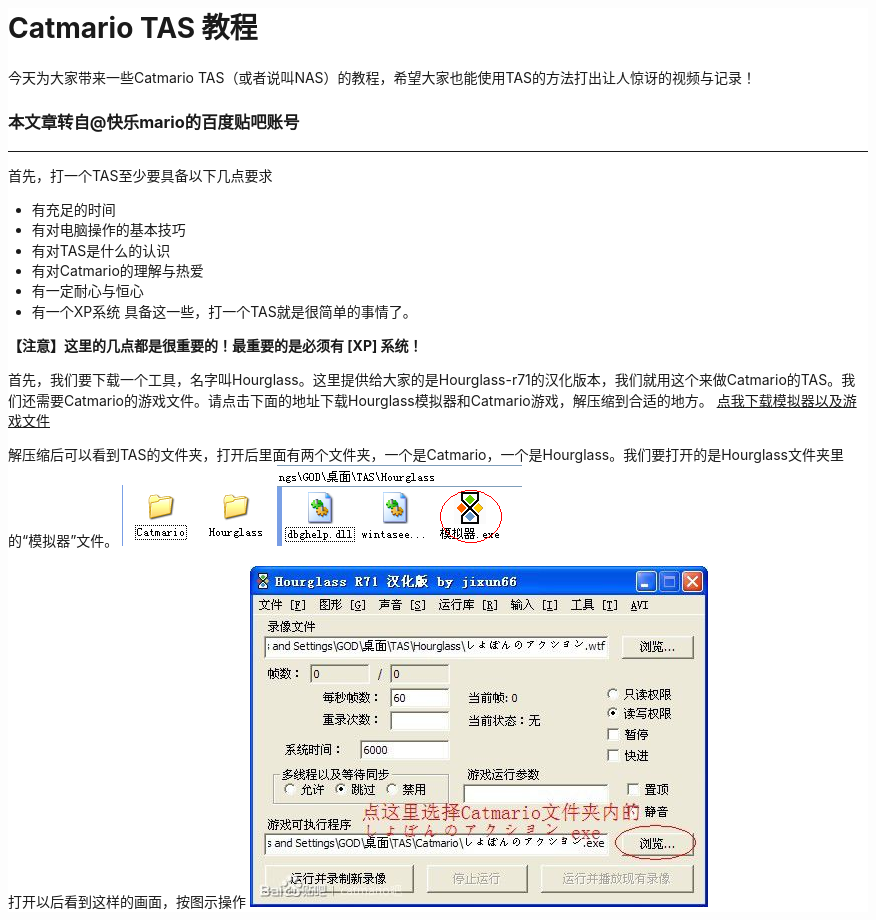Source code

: # Catmario TAS 教程


今天为大家带来一些Catmario TAS（或者说叫NAS）的教程，希望大家也能使用TAS的方法打出让人惊讶的视频与记录！



### 本文章转自@快乐mario的百度贴吧账号

---

首先，打一个TAS至少要具备以下几点要求
- 有充足的时间
- 有对电脑操作的基本技巧
- 有对TAS是什么的认识
- 有对Catmario的理解与热爱
- 有一定耐心与恒心
- 有一个XP系统
具备这一些，打一个TAS就是很简单的事情了。

**【注意】这里的几点都是很重要的！最重要的是必须有 [XP] 系统！**


首先，我们要下载一个工具，名字叫Hourglass。这里提供给大家的是Hourglass-r71的汉化版本，我们就用这个来做Catmario的TAS。我们还需要Catmario的游戏文件。请点击下面的地址下载Hourglass模拟器和Catmario游戏，解压缩到合适的地方。
[点我下载模拟器以及游戏文件](https://pan.baidu.com/share/link?shareid=3242248356&amp;uk=3120686554)

解压缩后可以看到TAS的文件夹，打开后里面有两个文件夹，一个是Catmario，一个是Hourglass。我们要打开的是Hourglass文件夹里的“模拟器”文件。
![image](/images/catmario/catmariotas1.jpg)
![image](/images/catmario/catmariotas2.jpg)

打开以后看到这样的画面，按图示操作
![image](/images/catmario/catmariotas3.jpg)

--- --- ---

YOUR GOAL —
Render the lines of the records above as a JSON list of strings, one string per line, with blank lines omitted. Leave the pictures out of the answer.

EXERCISE OUTPUT —
[
  "Source code",
  ": # Catmario TAS 教程",
  "今天为大家带来一些Catmario TAS（或者说叫NAS）的教程，希望大家也能使用TAS的方法打出让人惊讶的视频与记录！",
  "### 本文章转自@快乐mario的百度贴吧账号",
  "---",
  "首先，打一个TAS至少要具备以下几点要求",
  "- 有充足的时间",
  "- 有对电脑操作的基本技巧",
  "- 有对TAS是什么的认识",
  "- 有对Catmario的理解与热爱",
  "- 有一定耐心与恒心",
  "- 有一个XP系统",
  "具备这一些，打一个TAS就是很简单的事情了。",
  "**【注意】这里的几点都是很重要的！最重要的是必须有 [XP] 系统！**",
  "首先，我们要下载一个工具，名字叫Hourglass。这里提供给大家的是Hourglass-r71的汉化版本，我们就用这个来做Catmario的TAS。我们还需要Catmario的游戏文件。请点击下面的地址下载Hourglass模拟器和Catmario游戏，解压缩到合适的地方。",
  "[点我下载模拟器以及游戏文件](https://pan.baidu.com/share/link?shareid=3242248356&amp;uk=3120686554)",
  "解压缩后可以看到TAS的文件夹，打开后里面有两个文件夹，一个是Catmario，一个是Hourglass。我们要打开的是Hourglass文件夹里的“模拟器”文件。",
  "![image](/images/catmario/catmariotas1.jpg)",
  "![image](/images/catmario/catmariotas2.jpg)",
  "打开以后看到这样的画面，按图示操作",
  "![image](/images/catmario/catmariotas3.jpg)"
]